(DATA SECTION begins)

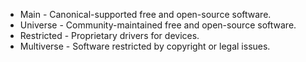 - Main - Canonical-supported free and open-source software.
- Universe - Community-maintained free and open-source software.
- Restricted - Proprietary drivers for devices.
- Multiverse - Software restricted by copyright or legal issues. 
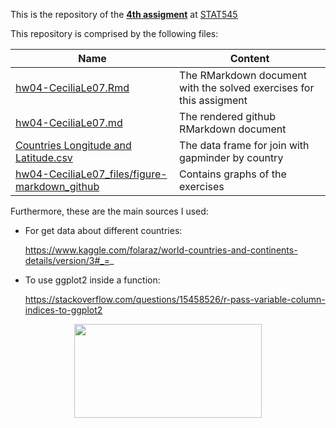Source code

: This is the repository of the [**4th assigment**](https://github.com/STAT545-UBC/Classroom/blob/master/assignments/hw04/hw04.md) at [STAT545](http://stat545.com/)

This repository is comprised by the following files:
  
|  Name  | Content  |
|--------|----------|
|[hw04-CeciliaLe07.Rmd](https://github.com/STAT545-UBC-students/hw04-CeciliaLe07/blob/master/hw04-CeciliaLe07.Rmd) | The RMarkdown document with the solved exercises for this assigment |
|[hw04-CeciliaLe07.md](https://github.com/STAT545-UBC-students/hw04-CeciliaLe07/blob/master/hw04-CeciliaLe07.md)  | The rendered github RMarkdown document    |
| [Countries Longitude and Latitude.csv](https://github.com/STAT545-UBC-students/hw04-CeciliaLe07/blob/master/Countries%20Longitude%20and%20Latitude.csv) | The data frame for join with gapminder by country |
|[hw04-CeciliaLe07_files/figure-markdown_github](https://github.com/STAT545-UBC-students/hw04-CeciliaLe07/tree/master/hw04-CeciliaLe07_files/figure-markdown_github)	| Contains graphs of the exercises |

Furthermore, these are the main sources I used:

+ For get data about different countries: 
  
  https://www.kaggle.com/folaraz/world-countries-and-continents-details/version/3#_=_
  
+ To use ggplot2 inside a function: 
  
  https://stackoverflow.com/questions/15458526/r-pass-variable-column-indices-to-ggplot2

<p align="center">
<img src="https://media.giphy.com/media/26AHyxxCItIbFijLO/giphy.gif" width="300" height="150"/>
</p>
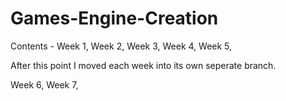 # Games-Engine-Creation

Contents -
Week 1,
Week 2,
Week 3,
Week 4,
Week 5,

After this point I moved each week into its own seperate branch.

Week 6,
Week 7,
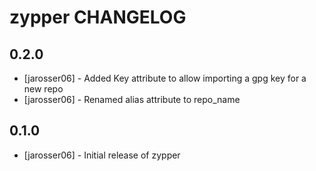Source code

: zypper CHANGELOG
================

0.2.0
-----
- [jarosser06] - Added Key attribute to allow importing a gpg key for a new repo
- [jarosser06] - Renamed alias attribute to repo_name

0.1.0
-----
- [jarosser06] - Initial release of zypper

(DATA SECTION ends)

_ACTIVITY_: What is needed is a word-for-word copy of the records above, excluding pictures.

_ANSWER TO THE EXERCISE_:
 - Main - Canonical-supported free and open-source software.
- Universe - Community-maintained free and open-source software.
- Restricted - Proprietary drivers for devices.
- Multiverse - Software restricted by copyright or legal issues. 
Source code

: This is the repository of the [**4th assigment**](https://github.com/STAT545-UBC/Classroom/blob/master/assignments/hw04/hw04.md) at [STAT545](http://stat545.com/)

This repository is comprised by the following files:
  
|  Name  | Content  |
|--------|----------|
|[hw04-CeciliaLe07.Rmd](https://github.com/STAT545-UBC-students/hw04-CeciliaLe07/blob/master/hw04-CeciliaLe07.Rmd) | The RMarkdown document with the solved exercises for this assigment |
|[hw04-CeciliaLe07.md](https://github.com/STAT545-UBC-students/hw04-CeciliaLe07/blob/master/hw04-CeciliaLe07.md)  | The rendered github RMarkdown document    |
| [Countries Longitude and Latitude.csv](https://github.com/STAT545-UBC-students/hw04-CeciliaLe07/blob/master/Countries%20Longitude%20and%20Latitude.csv) | The data frame for join with gapminder by country |
|[hw04-CeciliaLe07_files/figure-markdown_github](https://github.com/STAT545-UBC-students/hw04-CeciliaLe07/tree/master/hw04-CeciliaLe07_files/figure-markdown_github)	| Contains graphs of the exercises |

Furthermore, these are the main sources I used:

+ For get data about different countries: 
  
  https://www.kaggle.com/folaraz/world-countries-and-continents-details/version/3#_=_
  
+ To use ggplot2 inside a function: 
  
  https://stackoverflow.com/questions/15458526/r-pass-variable-column-indices-to-ggplot2

<p align="center">
<img src="https://media.giphy.com/media/26AHyxxCItIbFijLO/giphy.gif" width="300" height="150"/>
</p>
 # Games-Engine-Creation

Contents -
Week 1,
Week 2,
Week 3,
Week 4,
Week 5,

After this point I moved each week into its own seperate branch.

Week 6,
Week 7,
Source code

: zypper CHANGELOG
================

0.2.0
-----
- [jarosser06] - Added Key attribute to allow importing a gpg key for a new repo
- [jarosser06] - Renamed alias attribute to repo_name

0.1.0
-----
- [jarosser06] - Initial release of zypper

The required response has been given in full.